Ses femmes. Mais la société somalienne est profondément misogyne. Elle privilégie les hommes, alors que ce sont les femmes qui portent la famille et les valeurs de la cohésion sociale. Dans la maison, c’est elles qui font tout. J’ai vu cela chez moi, où mon père se comportait comme un petit dictateur et ma mère devait se soumettre à ses moindres caprices. Pourtant, c’était elle qui avait les idées claires. Ma mère était une poétesse d’un certain renom, ouverte à la vie de l’esprit et des idées.
La guerre civile a révélé les hommes somaliens pour ce qu’ils sont, des fantômes inutiles, fragiles, alors que les femmes se battent pour aider les leurs à survivre aux désastres et aux catastrophes qui s’abattent sur le pays.

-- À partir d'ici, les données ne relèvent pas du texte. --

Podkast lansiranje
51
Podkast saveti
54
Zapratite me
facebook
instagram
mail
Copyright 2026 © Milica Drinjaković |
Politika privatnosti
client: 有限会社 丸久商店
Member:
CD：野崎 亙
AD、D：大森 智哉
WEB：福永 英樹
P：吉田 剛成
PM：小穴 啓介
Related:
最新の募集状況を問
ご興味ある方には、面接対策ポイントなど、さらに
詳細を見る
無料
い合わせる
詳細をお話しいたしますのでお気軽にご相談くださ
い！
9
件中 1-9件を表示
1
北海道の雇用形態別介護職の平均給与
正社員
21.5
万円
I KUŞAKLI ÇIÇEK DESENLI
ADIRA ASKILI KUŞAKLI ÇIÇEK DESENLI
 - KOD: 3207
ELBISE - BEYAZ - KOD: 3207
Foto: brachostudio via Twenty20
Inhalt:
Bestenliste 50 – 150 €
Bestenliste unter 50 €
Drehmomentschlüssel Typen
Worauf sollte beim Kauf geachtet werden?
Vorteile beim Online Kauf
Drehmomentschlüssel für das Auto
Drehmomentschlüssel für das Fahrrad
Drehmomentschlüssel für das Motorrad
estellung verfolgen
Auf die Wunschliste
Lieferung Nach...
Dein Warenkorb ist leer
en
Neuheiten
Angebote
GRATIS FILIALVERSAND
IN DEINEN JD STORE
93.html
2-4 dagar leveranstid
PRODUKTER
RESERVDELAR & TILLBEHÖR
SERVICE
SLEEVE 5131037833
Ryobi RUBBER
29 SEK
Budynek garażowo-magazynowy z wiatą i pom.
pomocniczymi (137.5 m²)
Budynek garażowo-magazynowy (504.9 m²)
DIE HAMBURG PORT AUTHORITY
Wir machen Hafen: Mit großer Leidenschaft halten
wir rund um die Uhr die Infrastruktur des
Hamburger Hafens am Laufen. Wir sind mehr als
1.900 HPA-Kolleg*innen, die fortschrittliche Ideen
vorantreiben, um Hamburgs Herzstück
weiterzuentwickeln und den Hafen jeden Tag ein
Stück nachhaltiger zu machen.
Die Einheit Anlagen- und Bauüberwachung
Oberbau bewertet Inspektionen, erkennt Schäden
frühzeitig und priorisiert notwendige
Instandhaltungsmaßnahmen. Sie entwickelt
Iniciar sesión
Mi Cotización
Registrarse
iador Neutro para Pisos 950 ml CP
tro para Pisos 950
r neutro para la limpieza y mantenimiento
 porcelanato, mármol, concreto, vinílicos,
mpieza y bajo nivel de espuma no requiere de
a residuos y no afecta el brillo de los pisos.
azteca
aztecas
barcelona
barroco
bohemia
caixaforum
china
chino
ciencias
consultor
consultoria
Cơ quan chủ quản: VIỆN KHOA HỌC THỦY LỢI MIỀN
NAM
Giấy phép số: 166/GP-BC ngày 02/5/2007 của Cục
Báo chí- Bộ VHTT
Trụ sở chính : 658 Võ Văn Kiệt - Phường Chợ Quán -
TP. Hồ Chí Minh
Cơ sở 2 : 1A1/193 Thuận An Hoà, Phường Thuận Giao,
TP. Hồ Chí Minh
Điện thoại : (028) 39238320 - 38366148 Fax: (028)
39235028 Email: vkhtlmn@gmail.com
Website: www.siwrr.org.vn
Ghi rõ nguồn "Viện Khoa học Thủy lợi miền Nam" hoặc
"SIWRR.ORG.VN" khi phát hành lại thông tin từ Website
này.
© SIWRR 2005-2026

Vous racontez avec beaucoup d’empathie les souffrances que la tradition inflige aux femmes : l’excision, les mariages forcés, le port du voile.

Cette burqa noire qu’on oblige maintenant les femmes à porter et qui les couvre de la tête aux pieds est une véritable honte. Voiler les femmes de la tête aux pieds n’est pas une tradition somalienne. La mode de la burqa a été importée de l’Afghanistan et de l’Arabie saoudite juste avant l’entrée victorieuse des islamistes à Mogadiscio, en 2006. Beaucoup de femmes portent la burqa parce qu’elle les protège du viol, qui est malheureusement monnaie courante aujourd’hui. Mais à la moindre occasion, elles l’enlèvent. Pour respirer, pour être libres.

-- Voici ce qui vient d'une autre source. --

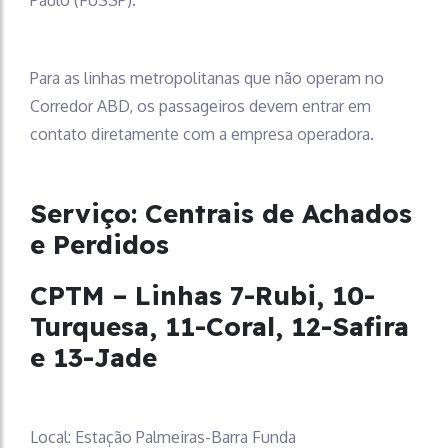
Paulo (FUSSP).
Para as linhas metropolitanas que não operam no
Corredor ABD, os passageiros devem entrar em
contato diretamente com a empresa operadora.
Serviço:
Centrais de Achados
e Perdidos
CPTM – Linhas 7-Rubi, 10-
Turquesa, 11-Coral, 12-Safira
e 13-Jade
Local: Estação Palmeiras-Barra Funda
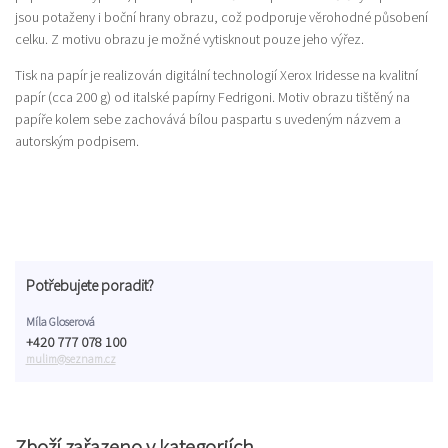
jsou potaženy i boční hrany obrazu, což podporuje věrohodné působení
celku. Z motivu obrazu je možné vytisknout pouze jeho výřez.
Tisk na papír je realizován digitální technologií Xerox Iridesse na kvalitní
papír (cca 200 g) od italské papírny Fedrigoni. Motiv obrazu tištěný na
papíře kolem sebe zachovává bílou paspartu s uvedeným názvem a
autorským podpisem.
Potřebujete poradit?
Míla Gloserová
+420 777 078 100
mulim@seznam.cz
Zboží zařazeno v kategoriích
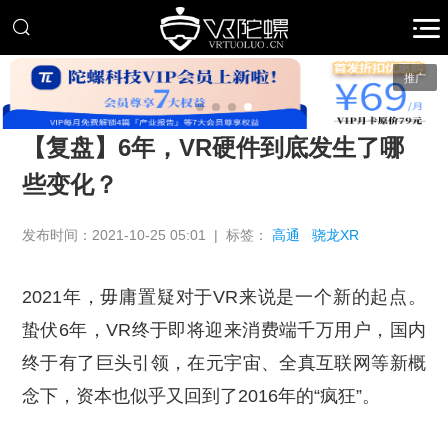
推广
【复盘】6年，VR硬件到底发生了哪
些变化？
发布时间：2021-10-25 05:01 | 标签：
高通
骁龙XR
2021年，毋庸置疑对于VR来说是一个新的起点。
蛰伏6年，VR终于即将迎来消费端千万用户，国内
终于有了巨头引领，在元宇宙、全真互联网等新概
念下，资本也似乎又回到了2016年的“疯狂”。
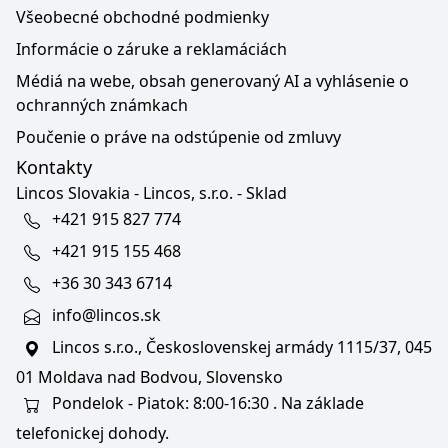
Všeobecné obchodné podmienky
Informácie o záruke a reklamáciách
Médiá na webe, obsah generovaný AI a vyhlásenie o
ochranných známkach
Poučenie o práve na odstúpenie od zmluvy
Kontakty
Lincos Slovakia - Lincos, s.r.o. - Sklad
+421 915 827 774
+421 915 155 468
+36 30 343 6714
info@lincos.sk
Lincos s.r.o., Československej armády 1115/37, 045
01 Moldava nad Bodvou, Slovensko
Pondelok - Piatok: 8:00-16:30 . Na základe
telefonickej dohody.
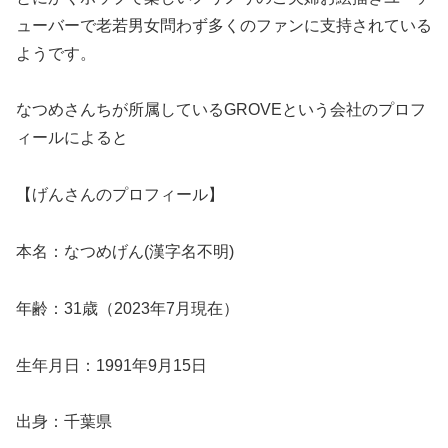
ューバーで老若男女問わず多くのファンに支持されている
ようです。
なつめさんちが所属しているGROVEという会社のプロフ
ィールによると
【
げんさんのプロフィール
】
本名：なつめげん(漢字名不明)
年齢：31歳（2023年7月現在）
生年月日：1991年9月15日
出身：千葉県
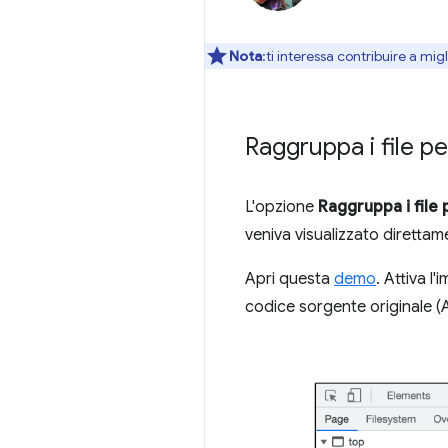
Nota
:ti interessa contribuire a mi
Raggruppa i file p
L'opzione
Raggruppa i file 
veniva visualizzato direttam
Apri questa
demo
. Attiva l
codice sorgente originale (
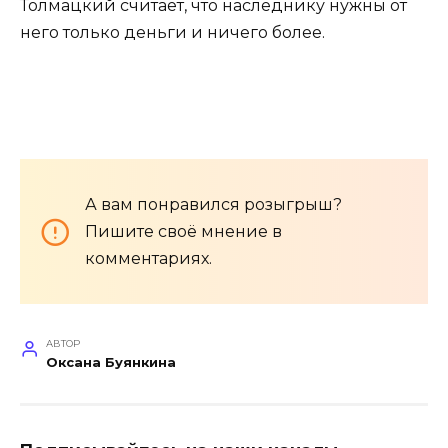
Толмацкий считает, что наследнику нужны от
него только деньги и ничего более.
А вам понравился розыгрыш?
Пишите своё мнение в
комментариях.
АВТОР
Оксана Буянкина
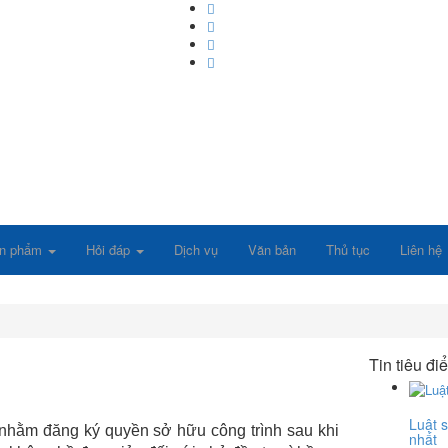
ấn phẩm
Hỏi đáp
Dịch vụ
Văn bản
Thủ tục
Liên hệ
Tin tiêu đi
Luật s
, nhằm đăng ký quyền sở hữu công trình sau khi
nhất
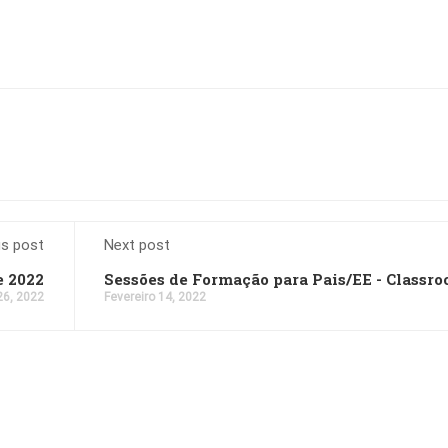
us post
Next post
e 2022
Sessões de Formação para Pais/EE - Classr
26, 2022
Fevereiro 14, 2022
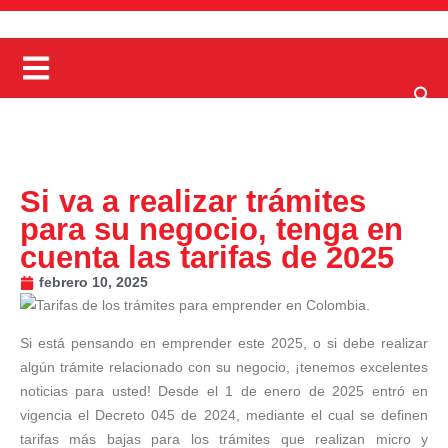
Si va a realizar trámites
para su negocio, tenga en
cuenta las tarifas de 2025
febrero 10, 2025
Si está pensando en emprender este 2025, o si debe realizar
algún trámite relacionado con su negocio, ¡tenemos excelentes
noticias para usted! Desde el 1 de enero de 2025 entró en
vigencia el Decreto 045 de 2024, mediante el cual se definen
tarifas más bajas para los trámites que realizan micro y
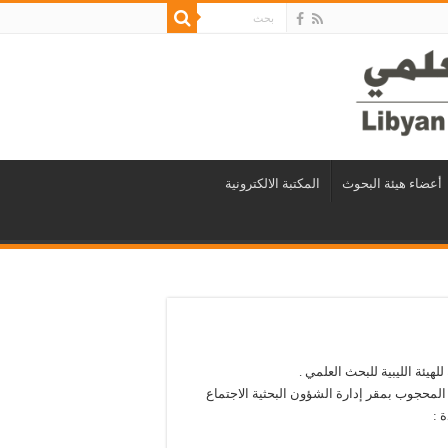
أعضاء هيئة البحوث
المكتبة الالكترونية
لهيئة الليبية للبحث العلمي .
يونيو/2023 ميلادي بقاعة الشيخ المحجوب بمقر إدارة الشؤون البحثية الاجتماع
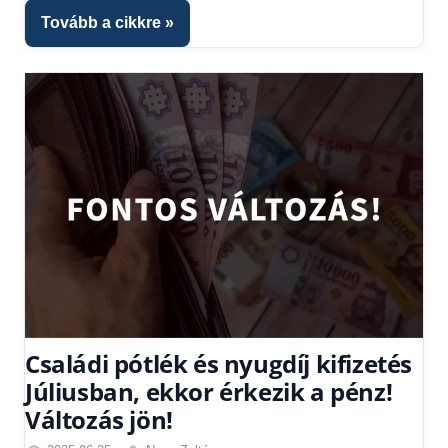
1
Tovább a cikkre
kézből
,
Hitel
fórum
,
Nyugdíj
utalás
2025
Családi pótlék és nyugdíj kifizetés
Júliusban, ekkor érkezik a pénz!
Változás jön!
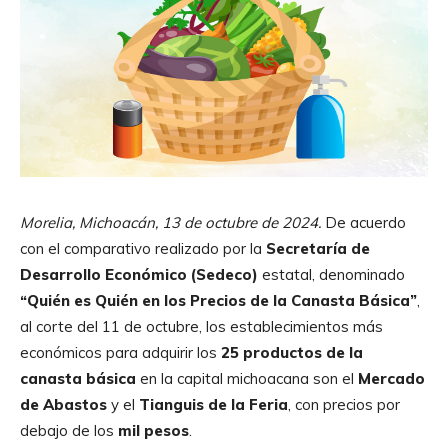
Morelia, Michoacán, 13 de octubre de 2024.
De acuerdo
con el comparativo realizado por la
Secretaría de
Desarrollo Económico (Sedeco)
estatal, denominado
“Quién es Quién en los Precios de la Canasta Básica”
,
al corte del 11 de octubre, los establecimientos más
económicos para adquirir los
25 productos de la
canasta básica
en la capital michoacana son el
Mercado
de Abastos
y el
Tianguis de la Feria
, con precios por
debajo de los
mil pesos
.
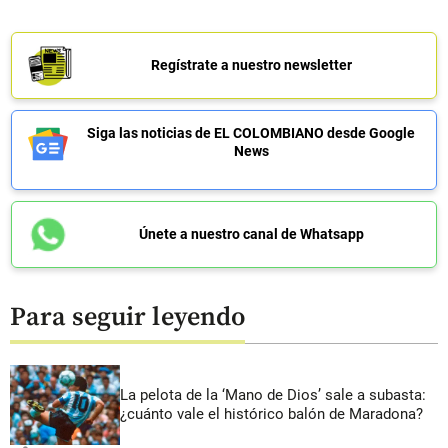
Regístrate a nuestro newsletter
Siga las noticias de EL COLOMBIANO desde Google
News
Únete a nuestro canal de Whatsapp
Para seguir leyendo
La pelota de la ‘Mano de Dios’ sale a subasta:
¿cuánto vale el histórico balón de Maradona?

Estimez-vous que l’écrivain a une responsabilité envers son pays ?

Je crois que ma seule responsabilité en tant qu’écrivain est de bien écrire. J’ai essayé d’être fidèle à cette mission. Si j’ai situé mes récits en Somalie, c’est tout simplement parce que j’ai une connaissance intime de ce pays, un pays que je porte en moi où que j’aille. C’est donc tout naturellement que je suis devenu le chroniqueur de ses heurs et malheurs, de sa réalité qui est, comme souvent en Afrique, plus fantastique que la fiction.